The CMBS Market Reacts to Suboptimal Market Conditions
Higher interest rates, decreased demand in the office sector and a rise in defaults have put the brakes on the CMBS market. Bloomberg reports that only about $4.27 billion in commercial mortgage bonds have been issued so far this year, down from $29.38 billion at this same point last year (data based on deals without government backing).

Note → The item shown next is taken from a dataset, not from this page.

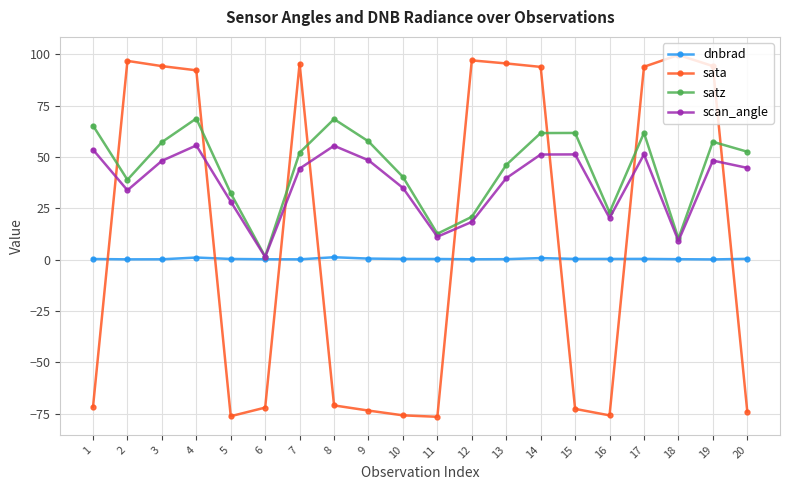

After their last crossing, which series has the higher values: satz or sata?

satz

Fitch Ratings’ U.S. CMBS delinquency rate increased three bps to 1.85 percent in January 2023 from 1.82 percent in December 2022. Pursuant to an SEC filing, subsidiaries of the fund Brookfield DTLA Fund Office Trust Investor have defaulted on loans for the Los Angeles Gas Company Tower (555 West 5th Street) and 777 Tower (777 South Figueroa Street). On the right coast, after spending $104M on purchase $45M on renovation, Related Fund Management and BentallGreenOak (BGO) have agreed to a deed-in-lieu-of-foreclosure arrangement with their lender for The Point LIC, a two-building office complex in Long Island City, according to GlobeSt.com.
The horizon does not look too attractive. According to S&P (citing data from DBRS Morningstar), around $30 billion worth CMBS loans tied to roughly 400 commercial properties in Los Angeles and Orange counties in California will come due by the end of 2023, with only about $3.5 billion of the total already paid back.